The BAI messaging format is about to be overhauled.
The format, which dates from the early days of computerized cash management, has not been maintained by the Bank Administration Institute for more than a decade.
As a result, the standard code sets have been so widely adapted and customized by individual banks that they have essentially become proprietary from bank to bank.
The variations in code sets mean difficulty, and extra costs, for companies that want to add or switch a banking relationship without a painstaking internal project to change reams of incompatible data fields and definitions.
"Everybody has a very customized version of a BAI message that used to be a standard," said Rene Schuurman, Citigroup Inc.'s global products manager for connectivity services, who is a leader on the project. "We want to go back to that point, go back to a true standard to have a uniform approach so that we can simplify and streamline our client-delivery process, hopefully right away out of the box."
Without consistent standards, U.S. banks cannot offer clients the transparency in "real-time," live views of cash positions between receivables, payables and treasury that many corporate finance executives believe they need to maximize holdings and monitor liquidity risk. And this puts the United States out of step with the rest of the world, which is moving toward more uniform financial reporting built around global standards.
The BAI code sets, which are used for most cash management reporting and reconcilement needs in services like lockbox and positive-pay, carry remittance and other types of data — for example, debit/credit amounts, item counts, funds type, account numbers — between banks' computers and those of corporate treasury operations.
Now, major U.S. banks, cash management vendors and corporations have formally launched plans with a financial industry technical standards body to create a new reporting orthodoxy under an American National Standards Institute standard that will mean compatible code sets across banks and industries and keep the United States in step with international trends toward homogenous messaging formats in payments and transaction data.
Such an off-the-shelf component to cash management reporting would do more than ease the burden for megabanks of retrofitting and maintaining hundreds, if not thousands, of code variations. Jeanne Capachin, the vice president for global banking research at the Financial Insights unit of International Data Group Inc., said that regional institutions, too, would get a huge boost toward competing for the business of national and multinational corporate clients.
"If we go to just one or a couple of standards," said Capachin, "then it's much easier for a regional bank to be able to support customers outside of their main national footprint than it is now."
JPMorgan Chase & Co., U.S. Bancorp, Bank of America Corp., Citigroup Inc., Bank of New York Mellon Corp. and Royal Bank of Scotland Group PLC joined in September with the Accredited Standards Committee X9 in Annapolis, Md., to begin hashing out an early consensus on which BAI codes to keep, delete or modify into the new standard.
The project has more than a dozen financial and corporate participants. Nacha, the electronic payments association, and Clearing House Payments Co. are also involved, as are cash management services vendors like S1 Corp.

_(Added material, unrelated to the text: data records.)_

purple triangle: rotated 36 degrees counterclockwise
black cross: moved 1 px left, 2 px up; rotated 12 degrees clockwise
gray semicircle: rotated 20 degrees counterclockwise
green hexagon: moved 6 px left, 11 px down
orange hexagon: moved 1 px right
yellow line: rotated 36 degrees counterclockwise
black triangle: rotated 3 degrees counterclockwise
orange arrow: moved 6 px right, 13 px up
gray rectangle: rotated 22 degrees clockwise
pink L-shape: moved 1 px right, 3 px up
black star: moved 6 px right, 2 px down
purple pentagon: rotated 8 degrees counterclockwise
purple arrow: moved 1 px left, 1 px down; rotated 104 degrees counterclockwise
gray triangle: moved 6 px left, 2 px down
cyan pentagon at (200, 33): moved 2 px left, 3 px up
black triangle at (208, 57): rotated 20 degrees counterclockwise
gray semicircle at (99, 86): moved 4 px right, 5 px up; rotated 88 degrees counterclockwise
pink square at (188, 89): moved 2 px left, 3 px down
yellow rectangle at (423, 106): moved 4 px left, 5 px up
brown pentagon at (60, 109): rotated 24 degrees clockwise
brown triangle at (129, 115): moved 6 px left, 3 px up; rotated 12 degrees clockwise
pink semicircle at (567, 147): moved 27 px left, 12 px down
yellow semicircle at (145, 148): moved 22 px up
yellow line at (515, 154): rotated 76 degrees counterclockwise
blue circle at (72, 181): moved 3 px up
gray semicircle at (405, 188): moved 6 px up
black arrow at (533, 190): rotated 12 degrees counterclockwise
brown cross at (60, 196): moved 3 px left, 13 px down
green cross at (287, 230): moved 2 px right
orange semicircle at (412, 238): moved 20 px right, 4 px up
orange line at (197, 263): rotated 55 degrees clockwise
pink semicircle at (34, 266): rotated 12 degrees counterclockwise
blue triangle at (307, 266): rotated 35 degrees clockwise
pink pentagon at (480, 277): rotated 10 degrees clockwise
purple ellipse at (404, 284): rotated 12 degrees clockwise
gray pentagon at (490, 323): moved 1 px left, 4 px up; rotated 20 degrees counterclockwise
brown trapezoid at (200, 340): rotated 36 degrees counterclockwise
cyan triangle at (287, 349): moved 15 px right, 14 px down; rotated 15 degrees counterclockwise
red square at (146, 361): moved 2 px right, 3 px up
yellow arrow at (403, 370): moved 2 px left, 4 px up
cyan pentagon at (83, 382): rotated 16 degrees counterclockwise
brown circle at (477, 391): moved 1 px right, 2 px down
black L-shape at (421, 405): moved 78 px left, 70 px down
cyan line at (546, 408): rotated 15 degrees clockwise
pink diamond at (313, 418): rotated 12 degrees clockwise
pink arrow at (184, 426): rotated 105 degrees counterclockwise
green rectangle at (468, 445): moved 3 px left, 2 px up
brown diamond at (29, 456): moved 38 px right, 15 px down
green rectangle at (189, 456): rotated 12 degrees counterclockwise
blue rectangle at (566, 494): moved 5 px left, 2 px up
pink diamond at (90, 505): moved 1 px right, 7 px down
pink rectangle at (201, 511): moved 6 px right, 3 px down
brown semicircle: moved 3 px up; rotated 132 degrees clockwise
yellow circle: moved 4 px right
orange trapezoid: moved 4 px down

"Everybody has money they've invested in legacy systems, so therefore their willingness to change is going to have to have a real payback for them," said Jim Wells, a senior business manager for banking initiatives at the global financial cooperative Swift who also is working with the banks and X9.
Ultimately the plan also is to merge the resulting BAI models with the existing global financial messaging standard known as ISO 20022, Capachin said. "The Holy Grail is that, no matter what region of the world you're in, what type of business you're transacting, whatever your financial institution, you could use that ISO standard to communicate."